This is the mail archive of the
gcc@gcc.gnu.org
mailing list for the GCC project.
Re: GCC Benchmarks (coybench), AMD64 and i686, 14 August 2004
Scott Robert Ladd wrote:
> This problem is unique to either 64-bit or Opteron code generation,
> given that my Pentium 4 does not show the same regression. On the
> other hand, Intel produces code that is 6X faster on Pentium 4,
> suggesting that GCC's code generation may be weak there as well.
I don't know where the difference on Opteron comes from, but for the
difference between GCC 3.4.x and ICC on Pentium4, it becomes quite
clear what optimisations ICC does and are missed by GCC. It boild down
to the single following function:
inline static double dv(double x)
{
return 2.0 * sin(((x < PI2) ? x : PI2)) * cos(((x < PI2) ? x :
PI2));
}
1) This function is poorly written. A much more efficient way to write
exactly the same function would be :
inline static double dv(double x)
{
if (x >= PI2) return 0;
else return sin(2.0 * x);
}
This removes the test out of the function call and uses the
mathematical property that sin(2*x) = 2*sin(x)*cos(x).
On my computer, this transformation alone reduces the run time from 32s
to 18s. My guess is that ICC is able to make this transform itself thus
avoiding having to calculate both sin and cos and then do the
multiplication. It also possible that ICC does not do this transform,
but uses a function to calculate sin and cos at the same time. In both
cases, it results in a single funciton instead of 2.

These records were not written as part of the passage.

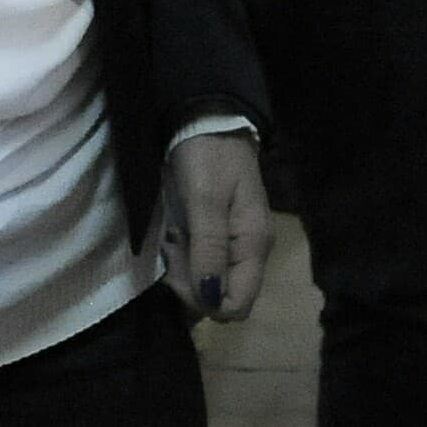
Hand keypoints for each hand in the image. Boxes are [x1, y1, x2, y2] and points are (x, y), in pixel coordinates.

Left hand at [164, 129, 271, 322]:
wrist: (209, 120)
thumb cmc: (207, 157)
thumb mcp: (204, 201)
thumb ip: (208, 250)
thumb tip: (210, 300)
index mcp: (254, 246)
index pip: (237, 306)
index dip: (204, 302)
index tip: (178, 273)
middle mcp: (252, 252)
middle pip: (223, 298)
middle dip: (191, 286)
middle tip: (172, 251)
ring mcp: (239, 244)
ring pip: (211, 284)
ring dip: (186, 271)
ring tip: (173, 239)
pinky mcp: (225, 236)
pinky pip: (206, 264)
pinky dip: (188, 258)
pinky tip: (178, 236)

2) The function dv() is called from within a loop with the argument not
changing. I guess that ICC detects that dv() is a pure function and
moves it out of the loop. GCC however calculates the sin and cos at
each iteration. By moving the call outside the loop and storing the
result in a variable that is used in the loop, the run time goes down
to 7s thus very close to ICC.
So, all in all, GCC just misses 2 optimisations in this case:
- high level transforms of trigonometric functions
- recognize that trigonometric functions are called with the same
arguments in a loop and fail to move them out of the loop
While both these types of optimizations would be nice to have, I still
consider them to be optimizations that someone who writes a program
that does mathematical calculations should have done himself when
writing the program.
--
Marcel Cox (using XanaNews 1.16.3.1)